I think this statement pretty much confirms some of what has been speculated.
"This is because Mantle allows developers to use the same features and programming techniques they are already utilizing for next-gen game consoles. And while the initial iteration of Mantle is intended specifically for PCs, it has been designed from the beginning to be extensible to other platforms as well."
Same features and programming techniques pointing to the same low level constructs that will be used by consoles.
"In short, Mantle is a new and better way to bring the code developers are already writing for next-generation consoles to life on the PC. It achieves this by being similar to, and often compatible with, the code they are already writing for those platforms."
More pointing at being similar to what is inside the consoles.

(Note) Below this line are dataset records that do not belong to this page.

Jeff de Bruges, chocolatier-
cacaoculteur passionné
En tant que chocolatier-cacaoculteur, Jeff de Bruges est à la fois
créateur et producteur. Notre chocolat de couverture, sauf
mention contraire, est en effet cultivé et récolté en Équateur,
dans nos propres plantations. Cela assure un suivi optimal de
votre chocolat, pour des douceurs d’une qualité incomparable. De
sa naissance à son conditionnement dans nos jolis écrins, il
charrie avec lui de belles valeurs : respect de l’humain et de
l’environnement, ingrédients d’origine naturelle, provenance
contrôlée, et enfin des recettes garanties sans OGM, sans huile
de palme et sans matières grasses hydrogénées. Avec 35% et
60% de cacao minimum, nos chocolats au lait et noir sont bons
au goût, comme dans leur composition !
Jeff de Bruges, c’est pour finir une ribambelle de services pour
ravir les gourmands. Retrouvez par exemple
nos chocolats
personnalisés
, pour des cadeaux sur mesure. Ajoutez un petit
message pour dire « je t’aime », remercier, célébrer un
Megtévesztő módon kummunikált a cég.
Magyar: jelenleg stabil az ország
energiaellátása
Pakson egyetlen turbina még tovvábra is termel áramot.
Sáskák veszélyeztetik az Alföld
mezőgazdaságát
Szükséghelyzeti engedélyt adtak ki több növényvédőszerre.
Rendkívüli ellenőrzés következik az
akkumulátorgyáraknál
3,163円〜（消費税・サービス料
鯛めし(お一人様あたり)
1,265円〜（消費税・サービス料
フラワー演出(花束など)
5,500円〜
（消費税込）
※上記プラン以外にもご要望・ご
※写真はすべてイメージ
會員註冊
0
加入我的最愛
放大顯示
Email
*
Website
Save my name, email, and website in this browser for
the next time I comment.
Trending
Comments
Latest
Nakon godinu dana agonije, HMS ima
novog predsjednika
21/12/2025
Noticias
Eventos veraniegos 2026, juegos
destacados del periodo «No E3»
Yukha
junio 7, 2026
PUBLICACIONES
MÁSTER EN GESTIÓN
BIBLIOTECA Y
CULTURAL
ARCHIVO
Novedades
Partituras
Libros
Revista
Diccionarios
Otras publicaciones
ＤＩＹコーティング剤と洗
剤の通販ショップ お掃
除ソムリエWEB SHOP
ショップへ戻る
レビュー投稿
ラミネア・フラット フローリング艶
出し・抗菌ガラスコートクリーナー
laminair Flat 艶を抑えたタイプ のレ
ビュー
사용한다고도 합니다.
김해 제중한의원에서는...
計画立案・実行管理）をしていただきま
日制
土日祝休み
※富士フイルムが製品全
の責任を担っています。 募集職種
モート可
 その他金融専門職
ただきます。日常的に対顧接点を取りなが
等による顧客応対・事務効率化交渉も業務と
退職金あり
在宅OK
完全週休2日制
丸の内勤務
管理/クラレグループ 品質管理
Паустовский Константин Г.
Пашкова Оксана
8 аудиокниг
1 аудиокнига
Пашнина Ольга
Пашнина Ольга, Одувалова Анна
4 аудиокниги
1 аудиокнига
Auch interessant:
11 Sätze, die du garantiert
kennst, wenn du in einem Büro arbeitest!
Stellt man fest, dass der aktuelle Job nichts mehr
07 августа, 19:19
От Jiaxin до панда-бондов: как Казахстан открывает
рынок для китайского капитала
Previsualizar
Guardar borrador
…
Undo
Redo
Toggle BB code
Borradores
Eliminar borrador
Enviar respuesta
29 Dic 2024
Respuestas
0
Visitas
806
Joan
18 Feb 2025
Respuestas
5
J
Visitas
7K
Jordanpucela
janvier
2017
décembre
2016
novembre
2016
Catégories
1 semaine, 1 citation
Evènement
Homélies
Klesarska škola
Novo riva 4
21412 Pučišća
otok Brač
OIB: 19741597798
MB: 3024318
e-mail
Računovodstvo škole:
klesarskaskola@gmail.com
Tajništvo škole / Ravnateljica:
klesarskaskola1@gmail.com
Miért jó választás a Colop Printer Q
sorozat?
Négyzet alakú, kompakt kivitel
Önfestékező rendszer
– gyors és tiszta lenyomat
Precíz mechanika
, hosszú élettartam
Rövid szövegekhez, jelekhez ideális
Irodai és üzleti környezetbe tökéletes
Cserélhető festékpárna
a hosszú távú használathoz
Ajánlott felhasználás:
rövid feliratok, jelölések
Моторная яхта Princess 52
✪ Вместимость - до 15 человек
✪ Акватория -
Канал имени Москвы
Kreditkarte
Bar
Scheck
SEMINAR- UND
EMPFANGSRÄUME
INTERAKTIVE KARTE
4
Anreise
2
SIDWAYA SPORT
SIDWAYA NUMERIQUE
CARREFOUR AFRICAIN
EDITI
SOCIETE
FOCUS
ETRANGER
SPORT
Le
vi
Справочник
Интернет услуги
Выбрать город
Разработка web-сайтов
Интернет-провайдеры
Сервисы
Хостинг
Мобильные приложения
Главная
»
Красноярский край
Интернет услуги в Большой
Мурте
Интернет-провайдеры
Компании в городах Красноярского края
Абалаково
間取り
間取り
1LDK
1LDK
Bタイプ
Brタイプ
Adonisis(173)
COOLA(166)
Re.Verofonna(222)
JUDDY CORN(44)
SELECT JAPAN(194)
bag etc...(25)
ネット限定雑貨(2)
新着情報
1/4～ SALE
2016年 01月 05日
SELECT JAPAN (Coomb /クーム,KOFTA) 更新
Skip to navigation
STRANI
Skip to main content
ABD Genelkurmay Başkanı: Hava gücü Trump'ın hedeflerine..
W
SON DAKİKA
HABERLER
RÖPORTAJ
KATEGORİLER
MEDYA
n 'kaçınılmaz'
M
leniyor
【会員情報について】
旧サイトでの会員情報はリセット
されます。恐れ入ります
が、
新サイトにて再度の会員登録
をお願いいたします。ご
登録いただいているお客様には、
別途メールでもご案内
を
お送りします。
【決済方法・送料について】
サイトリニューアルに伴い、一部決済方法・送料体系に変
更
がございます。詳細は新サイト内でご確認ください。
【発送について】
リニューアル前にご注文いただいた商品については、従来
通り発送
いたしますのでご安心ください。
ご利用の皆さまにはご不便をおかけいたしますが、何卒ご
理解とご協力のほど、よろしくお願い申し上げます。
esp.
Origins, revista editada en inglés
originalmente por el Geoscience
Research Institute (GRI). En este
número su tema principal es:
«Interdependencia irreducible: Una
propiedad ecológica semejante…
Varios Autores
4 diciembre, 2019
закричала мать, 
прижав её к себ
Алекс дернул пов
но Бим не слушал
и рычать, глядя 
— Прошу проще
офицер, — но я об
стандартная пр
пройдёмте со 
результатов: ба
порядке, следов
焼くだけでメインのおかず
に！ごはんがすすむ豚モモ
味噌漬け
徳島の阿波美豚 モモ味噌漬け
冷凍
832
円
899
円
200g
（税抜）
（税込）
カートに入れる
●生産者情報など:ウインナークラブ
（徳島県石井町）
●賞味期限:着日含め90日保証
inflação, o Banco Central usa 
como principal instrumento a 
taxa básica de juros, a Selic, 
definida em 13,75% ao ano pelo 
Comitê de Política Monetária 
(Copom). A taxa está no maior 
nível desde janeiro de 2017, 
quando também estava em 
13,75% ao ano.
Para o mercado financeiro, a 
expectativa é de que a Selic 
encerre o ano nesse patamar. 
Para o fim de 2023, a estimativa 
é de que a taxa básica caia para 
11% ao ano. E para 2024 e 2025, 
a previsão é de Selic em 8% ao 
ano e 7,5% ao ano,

"And with a Mantle back-end baked into Frostbite™ 3 you can expect other games based on this engine to reap all of its benefits."
It confirms that a backend (or wrapper) is all you need to interface with mantle and not writing the game engine code from the get go to work with it. Makes sense since it isn't a programming language like CUDA.
Those that sell engine licenses will surely be considering adding a backend for mantle to their engines. AMD will be delighted to help.
"Essential principle #4: Don’t break games
While Mantle is uniquely optimized for PCs containing the Graphics Core Next architecture, we recognize there other architectures in the market. Gamers with these architectures deserve good gameplay just as much as anyone else, and we have t designed Mantle in a way that respects their right to game well.
Developers using Mantle are free to implement whatever optimizations they choose to maximize the performance of their game for everyone. Now, more than ever, Mantle assures that the choices a developer must make to optimize their game code for the leading PC graphics architectures are non-interfering choices."
This is a jab at NVIDIA while at the same time trying to appease the people that fear a fragment PC game market.
Basically it reads as "we not making rocksteady sign a contract that forbids them from enabling AA for other architectures type of thing".